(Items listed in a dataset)
++++++++++
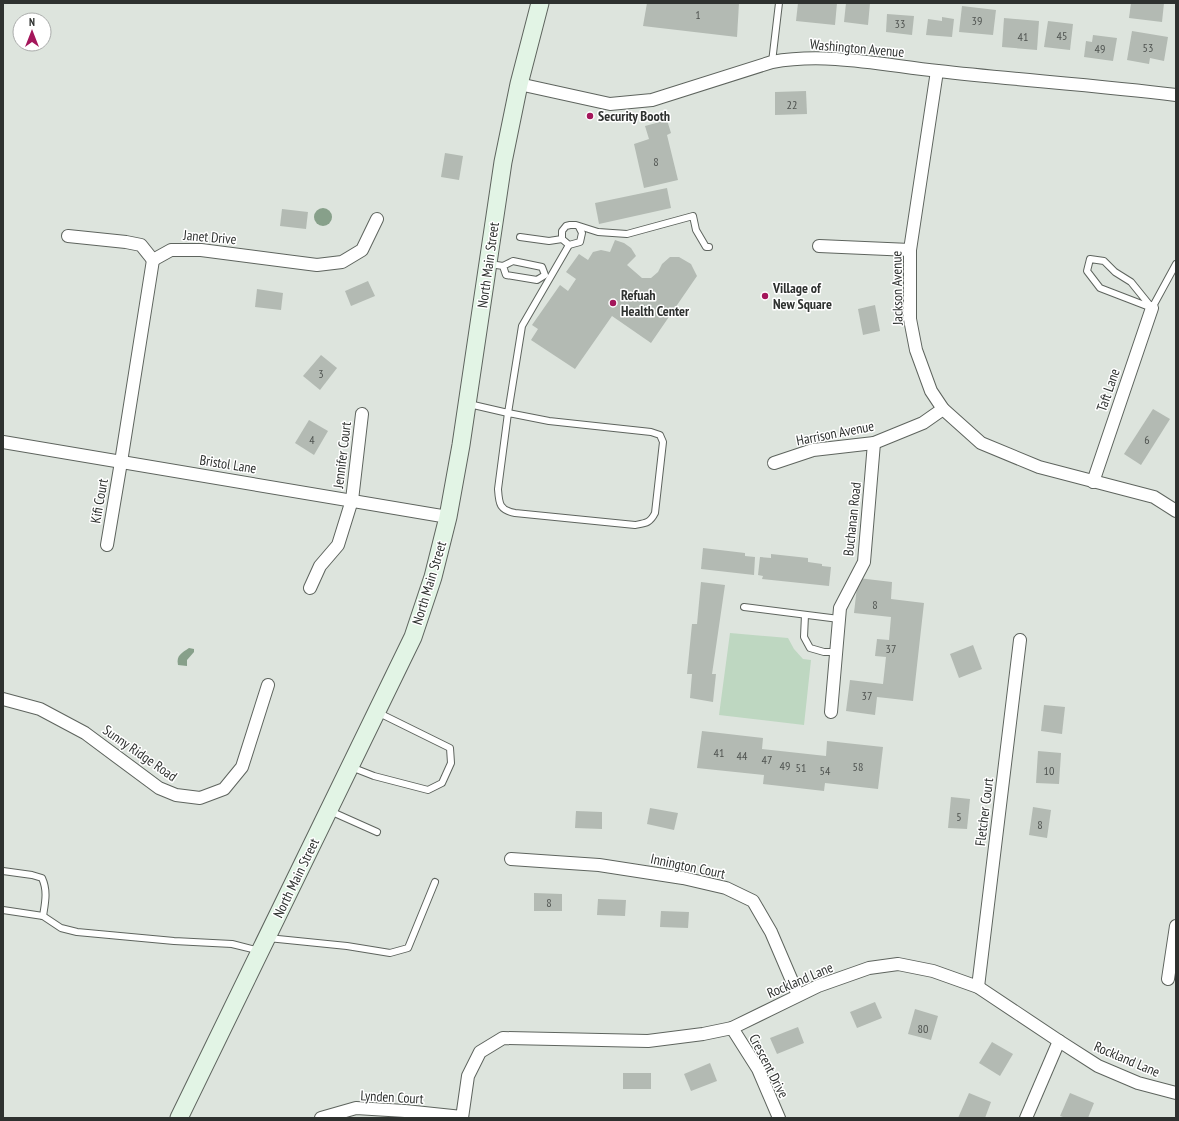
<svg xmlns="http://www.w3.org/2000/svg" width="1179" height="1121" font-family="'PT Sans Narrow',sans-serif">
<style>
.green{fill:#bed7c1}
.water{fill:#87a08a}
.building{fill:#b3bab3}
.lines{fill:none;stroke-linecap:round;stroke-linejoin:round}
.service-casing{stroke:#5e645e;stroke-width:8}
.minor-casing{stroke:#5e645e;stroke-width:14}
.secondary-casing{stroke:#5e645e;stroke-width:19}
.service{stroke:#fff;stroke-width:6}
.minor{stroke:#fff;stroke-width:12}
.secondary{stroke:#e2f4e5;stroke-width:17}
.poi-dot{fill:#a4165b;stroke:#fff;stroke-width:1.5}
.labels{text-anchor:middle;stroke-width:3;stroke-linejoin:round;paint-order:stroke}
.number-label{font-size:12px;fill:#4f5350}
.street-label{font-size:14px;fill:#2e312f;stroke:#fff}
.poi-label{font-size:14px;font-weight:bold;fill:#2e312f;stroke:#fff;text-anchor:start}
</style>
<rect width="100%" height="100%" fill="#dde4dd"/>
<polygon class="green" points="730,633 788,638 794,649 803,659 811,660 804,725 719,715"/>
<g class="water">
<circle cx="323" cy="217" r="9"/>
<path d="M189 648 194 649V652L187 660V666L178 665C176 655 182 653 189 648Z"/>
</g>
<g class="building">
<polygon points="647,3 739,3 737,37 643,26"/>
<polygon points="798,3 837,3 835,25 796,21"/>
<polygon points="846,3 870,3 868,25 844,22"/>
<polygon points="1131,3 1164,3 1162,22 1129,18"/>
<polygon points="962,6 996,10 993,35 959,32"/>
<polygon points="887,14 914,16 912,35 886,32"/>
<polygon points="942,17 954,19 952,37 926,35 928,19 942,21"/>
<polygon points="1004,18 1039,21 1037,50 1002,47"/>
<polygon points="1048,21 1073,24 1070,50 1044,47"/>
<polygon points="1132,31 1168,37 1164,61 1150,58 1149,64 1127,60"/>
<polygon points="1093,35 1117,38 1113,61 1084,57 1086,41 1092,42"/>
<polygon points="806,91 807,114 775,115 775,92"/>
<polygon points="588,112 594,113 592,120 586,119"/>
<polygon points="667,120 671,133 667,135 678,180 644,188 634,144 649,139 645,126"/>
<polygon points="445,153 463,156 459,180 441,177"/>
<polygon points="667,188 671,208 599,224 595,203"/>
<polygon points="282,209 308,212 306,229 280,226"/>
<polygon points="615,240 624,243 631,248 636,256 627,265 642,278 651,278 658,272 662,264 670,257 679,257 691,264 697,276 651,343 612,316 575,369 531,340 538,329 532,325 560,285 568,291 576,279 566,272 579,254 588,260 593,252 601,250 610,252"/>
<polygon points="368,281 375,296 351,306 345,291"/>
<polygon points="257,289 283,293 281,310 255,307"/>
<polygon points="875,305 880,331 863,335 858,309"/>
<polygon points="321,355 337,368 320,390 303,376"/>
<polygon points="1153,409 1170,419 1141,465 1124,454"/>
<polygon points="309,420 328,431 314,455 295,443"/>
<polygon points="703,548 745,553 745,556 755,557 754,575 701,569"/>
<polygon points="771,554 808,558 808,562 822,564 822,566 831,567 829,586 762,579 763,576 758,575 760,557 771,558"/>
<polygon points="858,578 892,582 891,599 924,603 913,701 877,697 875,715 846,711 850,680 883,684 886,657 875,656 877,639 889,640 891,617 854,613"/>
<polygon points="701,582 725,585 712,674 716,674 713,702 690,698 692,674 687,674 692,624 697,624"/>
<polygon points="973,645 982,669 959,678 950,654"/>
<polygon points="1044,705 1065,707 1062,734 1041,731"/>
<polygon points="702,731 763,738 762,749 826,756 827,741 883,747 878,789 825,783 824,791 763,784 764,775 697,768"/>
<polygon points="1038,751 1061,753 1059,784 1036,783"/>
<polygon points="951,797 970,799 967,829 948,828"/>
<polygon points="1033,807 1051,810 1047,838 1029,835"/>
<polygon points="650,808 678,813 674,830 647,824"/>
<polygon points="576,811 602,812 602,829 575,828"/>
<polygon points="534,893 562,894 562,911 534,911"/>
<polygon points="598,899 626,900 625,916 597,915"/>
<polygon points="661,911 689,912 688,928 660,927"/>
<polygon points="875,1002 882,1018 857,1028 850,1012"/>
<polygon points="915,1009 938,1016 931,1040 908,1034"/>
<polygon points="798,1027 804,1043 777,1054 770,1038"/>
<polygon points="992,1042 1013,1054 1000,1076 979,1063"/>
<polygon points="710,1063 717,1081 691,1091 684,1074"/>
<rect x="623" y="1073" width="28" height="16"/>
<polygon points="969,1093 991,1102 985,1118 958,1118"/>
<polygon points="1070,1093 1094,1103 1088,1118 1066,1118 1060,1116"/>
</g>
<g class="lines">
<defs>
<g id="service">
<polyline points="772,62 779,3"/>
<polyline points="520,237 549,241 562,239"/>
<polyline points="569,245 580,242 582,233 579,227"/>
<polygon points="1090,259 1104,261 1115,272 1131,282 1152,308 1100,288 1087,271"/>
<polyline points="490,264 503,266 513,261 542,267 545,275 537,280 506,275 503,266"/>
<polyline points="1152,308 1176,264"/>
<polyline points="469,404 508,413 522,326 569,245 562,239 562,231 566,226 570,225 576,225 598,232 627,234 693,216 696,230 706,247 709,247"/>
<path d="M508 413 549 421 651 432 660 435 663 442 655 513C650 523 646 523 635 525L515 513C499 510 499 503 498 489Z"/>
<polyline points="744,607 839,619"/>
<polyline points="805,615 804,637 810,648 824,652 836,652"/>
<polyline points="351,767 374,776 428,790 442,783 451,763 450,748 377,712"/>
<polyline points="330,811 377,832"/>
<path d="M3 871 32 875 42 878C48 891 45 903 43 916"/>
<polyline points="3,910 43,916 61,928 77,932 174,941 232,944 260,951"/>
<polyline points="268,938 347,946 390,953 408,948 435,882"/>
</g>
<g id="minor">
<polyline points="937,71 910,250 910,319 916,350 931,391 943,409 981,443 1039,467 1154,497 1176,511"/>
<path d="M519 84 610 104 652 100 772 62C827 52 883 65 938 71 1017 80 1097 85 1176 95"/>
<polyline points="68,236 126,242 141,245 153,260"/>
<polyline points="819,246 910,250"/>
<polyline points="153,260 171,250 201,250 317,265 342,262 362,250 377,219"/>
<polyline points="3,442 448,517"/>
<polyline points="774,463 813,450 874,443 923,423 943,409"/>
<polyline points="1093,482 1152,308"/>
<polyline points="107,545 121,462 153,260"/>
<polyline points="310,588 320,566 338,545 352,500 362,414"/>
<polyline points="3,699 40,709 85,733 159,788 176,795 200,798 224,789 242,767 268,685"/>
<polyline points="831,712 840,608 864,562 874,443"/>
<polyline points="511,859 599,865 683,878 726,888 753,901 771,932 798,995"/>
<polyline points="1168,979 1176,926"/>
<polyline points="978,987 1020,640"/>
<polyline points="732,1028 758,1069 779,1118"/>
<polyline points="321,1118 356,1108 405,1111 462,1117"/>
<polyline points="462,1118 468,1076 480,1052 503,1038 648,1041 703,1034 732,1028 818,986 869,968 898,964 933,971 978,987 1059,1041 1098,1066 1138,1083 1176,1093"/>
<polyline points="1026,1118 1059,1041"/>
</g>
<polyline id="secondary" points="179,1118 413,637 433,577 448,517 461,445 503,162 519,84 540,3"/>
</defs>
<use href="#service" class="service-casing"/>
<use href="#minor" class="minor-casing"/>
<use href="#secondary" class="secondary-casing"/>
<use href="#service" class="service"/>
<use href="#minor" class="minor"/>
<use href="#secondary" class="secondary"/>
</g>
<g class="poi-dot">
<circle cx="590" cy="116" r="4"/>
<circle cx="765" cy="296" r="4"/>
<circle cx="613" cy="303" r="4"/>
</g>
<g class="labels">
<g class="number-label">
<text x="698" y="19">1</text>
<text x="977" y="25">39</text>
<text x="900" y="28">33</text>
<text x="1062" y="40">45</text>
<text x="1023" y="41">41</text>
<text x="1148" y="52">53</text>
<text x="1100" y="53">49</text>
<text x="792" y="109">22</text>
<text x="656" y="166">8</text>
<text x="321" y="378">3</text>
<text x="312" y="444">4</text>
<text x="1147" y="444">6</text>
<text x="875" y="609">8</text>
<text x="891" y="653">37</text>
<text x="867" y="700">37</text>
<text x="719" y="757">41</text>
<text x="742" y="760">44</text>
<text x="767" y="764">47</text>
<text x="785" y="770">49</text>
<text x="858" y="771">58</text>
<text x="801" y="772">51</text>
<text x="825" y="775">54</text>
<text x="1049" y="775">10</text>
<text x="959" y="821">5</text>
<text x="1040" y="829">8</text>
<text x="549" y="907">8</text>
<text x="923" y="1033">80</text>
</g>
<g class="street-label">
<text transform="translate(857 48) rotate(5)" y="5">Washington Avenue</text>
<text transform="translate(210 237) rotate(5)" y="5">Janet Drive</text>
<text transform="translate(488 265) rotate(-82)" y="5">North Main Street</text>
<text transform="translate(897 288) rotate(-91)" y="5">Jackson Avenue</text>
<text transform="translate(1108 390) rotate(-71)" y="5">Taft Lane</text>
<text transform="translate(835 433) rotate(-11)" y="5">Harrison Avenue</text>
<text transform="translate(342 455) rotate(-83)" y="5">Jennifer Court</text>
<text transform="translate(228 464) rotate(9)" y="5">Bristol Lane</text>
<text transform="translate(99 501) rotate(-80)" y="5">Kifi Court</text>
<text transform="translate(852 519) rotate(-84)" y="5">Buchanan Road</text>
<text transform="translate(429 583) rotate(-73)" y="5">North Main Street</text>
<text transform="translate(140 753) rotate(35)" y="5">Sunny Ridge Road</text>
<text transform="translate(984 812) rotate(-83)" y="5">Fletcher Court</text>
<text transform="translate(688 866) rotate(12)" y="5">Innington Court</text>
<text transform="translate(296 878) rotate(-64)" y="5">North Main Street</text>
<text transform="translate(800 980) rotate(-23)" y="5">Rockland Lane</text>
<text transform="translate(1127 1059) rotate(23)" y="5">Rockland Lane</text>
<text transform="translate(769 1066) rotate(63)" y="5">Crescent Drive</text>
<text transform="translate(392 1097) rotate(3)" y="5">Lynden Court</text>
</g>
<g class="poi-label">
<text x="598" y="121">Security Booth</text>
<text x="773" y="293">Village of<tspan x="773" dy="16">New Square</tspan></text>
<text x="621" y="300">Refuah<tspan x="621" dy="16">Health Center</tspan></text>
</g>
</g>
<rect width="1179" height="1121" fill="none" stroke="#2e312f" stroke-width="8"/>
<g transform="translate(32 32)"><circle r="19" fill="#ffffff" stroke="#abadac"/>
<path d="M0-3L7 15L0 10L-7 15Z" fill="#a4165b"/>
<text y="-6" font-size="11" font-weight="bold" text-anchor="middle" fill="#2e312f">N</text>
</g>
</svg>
++++++++++
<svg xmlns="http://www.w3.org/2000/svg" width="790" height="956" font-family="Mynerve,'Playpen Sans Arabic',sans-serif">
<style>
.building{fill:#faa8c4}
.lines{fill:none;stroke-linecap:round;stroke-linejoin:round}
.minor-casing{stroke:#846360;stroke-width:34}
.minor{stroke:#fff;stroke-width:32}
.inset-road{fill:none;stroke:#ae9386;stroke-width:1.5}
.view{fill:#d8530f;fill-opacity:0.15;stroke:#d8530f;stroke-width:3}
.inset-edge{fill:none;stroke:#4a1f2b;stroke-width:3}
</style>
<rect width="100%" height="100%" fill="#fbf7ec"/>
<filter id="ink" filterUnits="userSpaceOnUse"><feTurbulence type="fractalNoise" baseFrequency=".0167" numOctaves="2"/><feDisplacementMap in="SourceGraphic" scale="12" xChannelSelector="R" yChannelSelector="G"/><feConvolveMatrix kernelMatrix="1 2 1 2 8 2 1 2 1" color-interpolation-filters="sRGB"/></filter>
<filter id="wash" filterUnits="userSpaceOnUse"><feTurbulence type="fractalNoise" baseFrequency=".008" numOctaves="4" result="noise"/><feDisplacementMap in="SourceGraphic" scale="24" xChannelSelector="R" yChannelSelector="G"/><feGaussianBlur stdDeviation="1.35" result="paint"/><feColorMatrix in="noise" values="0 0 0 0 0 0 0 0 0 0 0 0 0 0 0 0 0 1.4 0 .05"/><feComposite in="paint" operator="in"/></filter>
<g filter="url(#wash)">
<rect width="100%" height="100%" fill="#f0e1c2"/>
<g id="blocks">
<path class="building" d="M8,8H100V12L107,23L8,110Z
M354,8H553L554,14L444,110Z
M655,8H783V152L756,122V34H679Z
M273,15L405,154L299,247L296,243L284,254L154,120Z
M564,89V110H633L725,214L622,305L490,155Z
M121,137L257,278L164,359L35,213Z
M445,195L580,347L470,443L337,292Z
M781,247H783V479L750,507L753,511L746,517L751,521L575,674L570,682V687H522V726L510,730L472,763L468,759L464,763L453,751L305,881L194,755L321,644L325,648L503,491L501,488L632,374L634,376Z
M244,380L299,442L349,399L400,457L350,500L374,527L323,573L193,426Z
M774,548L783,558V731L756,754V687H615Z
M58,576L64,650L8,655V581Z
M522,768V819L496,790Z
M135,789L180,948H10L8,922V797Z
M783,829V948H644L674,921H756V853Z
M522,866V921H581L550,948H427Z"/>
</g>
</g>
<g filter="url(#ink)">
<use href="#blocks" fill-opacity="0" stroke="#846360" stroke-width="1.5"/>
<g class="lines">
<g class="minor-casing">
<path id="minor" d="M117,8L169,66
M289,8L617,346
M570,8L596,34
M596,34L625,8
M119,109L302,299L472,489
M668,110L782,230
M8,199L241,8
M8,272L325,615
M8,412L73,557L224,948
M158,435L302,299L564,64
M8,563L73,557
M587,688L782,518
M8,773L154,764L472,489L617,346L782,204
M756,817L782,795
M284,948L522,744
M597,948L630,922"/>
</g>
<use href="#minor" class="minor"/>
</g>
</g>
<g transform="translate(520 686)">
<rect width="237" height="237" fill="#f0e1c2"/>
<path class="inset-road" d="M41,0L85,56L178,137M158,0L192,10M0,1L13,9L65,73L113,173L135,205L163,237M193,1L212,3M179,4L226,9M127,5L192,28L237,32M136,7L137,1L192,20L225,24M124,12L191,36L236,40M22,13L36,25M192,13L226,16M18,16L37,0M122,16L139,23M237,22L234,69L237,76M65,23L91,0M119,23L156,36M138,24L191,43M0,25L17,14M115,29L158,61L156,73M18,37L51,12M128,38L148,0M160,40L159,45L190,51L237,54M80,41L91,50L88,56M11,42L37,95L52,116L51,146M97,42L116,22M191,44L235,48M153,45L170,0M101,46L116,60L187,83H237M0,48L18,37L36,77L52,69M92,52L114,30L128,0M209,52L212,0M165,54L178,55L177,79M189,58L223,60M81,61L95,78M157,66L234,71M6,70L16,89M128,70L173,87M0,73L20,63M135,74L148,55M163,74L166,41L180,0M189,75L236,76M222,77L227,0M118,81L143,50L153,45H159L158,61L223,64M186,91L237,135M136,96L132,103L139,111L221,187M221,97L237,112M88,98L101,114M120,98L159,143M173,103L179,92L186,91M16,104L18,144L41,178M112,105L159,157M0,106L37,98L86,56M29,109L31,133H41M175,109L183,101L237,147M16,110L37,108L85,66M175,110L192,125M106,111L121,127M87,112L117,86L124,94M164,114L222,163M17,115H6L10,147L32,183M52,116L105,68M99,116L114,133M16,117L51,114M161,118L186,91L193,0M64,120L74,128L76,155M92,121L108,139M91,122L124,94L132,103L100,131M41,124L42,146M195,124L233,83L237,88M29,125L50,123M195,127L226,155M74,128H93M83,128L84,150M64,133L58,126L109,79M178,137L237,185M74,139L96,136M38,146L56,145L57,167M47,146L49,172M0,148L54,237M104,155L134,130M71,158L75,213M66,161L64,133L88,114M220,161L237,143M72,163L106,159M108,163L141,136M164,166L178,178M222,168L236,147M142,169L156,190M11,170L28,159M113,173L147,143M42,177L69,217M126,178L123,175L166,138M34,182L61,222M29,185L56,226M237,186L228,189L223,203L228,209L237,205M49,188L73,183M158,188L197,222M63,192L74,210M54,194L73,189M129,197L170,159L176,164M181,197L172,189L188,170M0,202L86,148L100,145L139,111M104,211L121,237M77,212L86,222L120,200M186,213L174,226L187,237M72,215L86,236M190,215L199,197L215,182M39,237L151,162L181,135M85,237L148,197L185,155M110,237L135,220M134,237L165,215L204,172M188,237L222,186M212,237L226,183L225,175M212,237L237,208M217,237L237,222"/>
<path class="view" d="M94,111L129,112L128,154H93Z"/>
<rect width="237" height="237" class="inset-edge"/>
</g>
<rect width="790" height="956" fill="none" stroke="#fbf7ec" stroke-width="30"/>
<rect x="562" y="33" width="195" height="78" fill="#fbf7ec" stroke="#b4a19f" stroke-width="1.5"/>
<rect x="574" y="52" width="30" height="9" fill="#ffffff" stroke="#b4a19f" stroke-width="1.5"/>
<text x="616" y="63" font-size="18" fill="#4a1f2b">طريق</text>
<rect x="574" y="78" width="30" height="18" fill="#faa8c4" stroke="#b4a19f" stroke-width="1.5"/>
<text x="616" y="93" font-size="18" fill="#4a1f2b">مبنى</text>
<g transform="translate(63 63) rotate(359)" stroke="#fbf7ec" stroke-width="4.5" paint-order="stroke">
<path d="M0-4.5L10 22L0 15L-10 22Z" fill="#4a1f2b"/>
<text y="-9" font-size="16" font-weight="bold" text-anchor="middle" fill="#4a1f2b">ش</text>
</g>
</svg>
++++++++++
> TASK OBJECTIVE
A complete answer reproduces every line of the records in which the word "userSpaceOnUse" occurs.

> SOLUTION TO THIS PROBLEM
<filter id="ink" filterUnits="userSpaceOnUse"><feTurbulence type="fractalNoise" baseFrequency=".0167" numOctaves="2"/><feDisplacementMap in="SourceGraphic" scale="12" xChannelSelector="R" yChannelSelector="G"/><feConvolveMatrix kernelMatrix="1 2 1 2 8 2 1 2 1" color-interpolation-filters="sRGB"/></filter>
<filter id="wash" filterUnits="userSpaceOnUse"><feTurbulence type="fractalNoise" baseFrequency=".008" numOctaves="4" result="noise"/><feDisplacementMap in="SourceGraphic" scale="24" xChannelSelector="R" yChannelSelector="G"/><feGaussianBlur stdDeviation="1.35" result="paint"/><feColorMatrix in="noise" values="0 0 0 0 0 0 0 0 0 0 0 0 0 0 0 0 0 1.4 0 .05"/><feComposite in="paint" operator="in"/></filter>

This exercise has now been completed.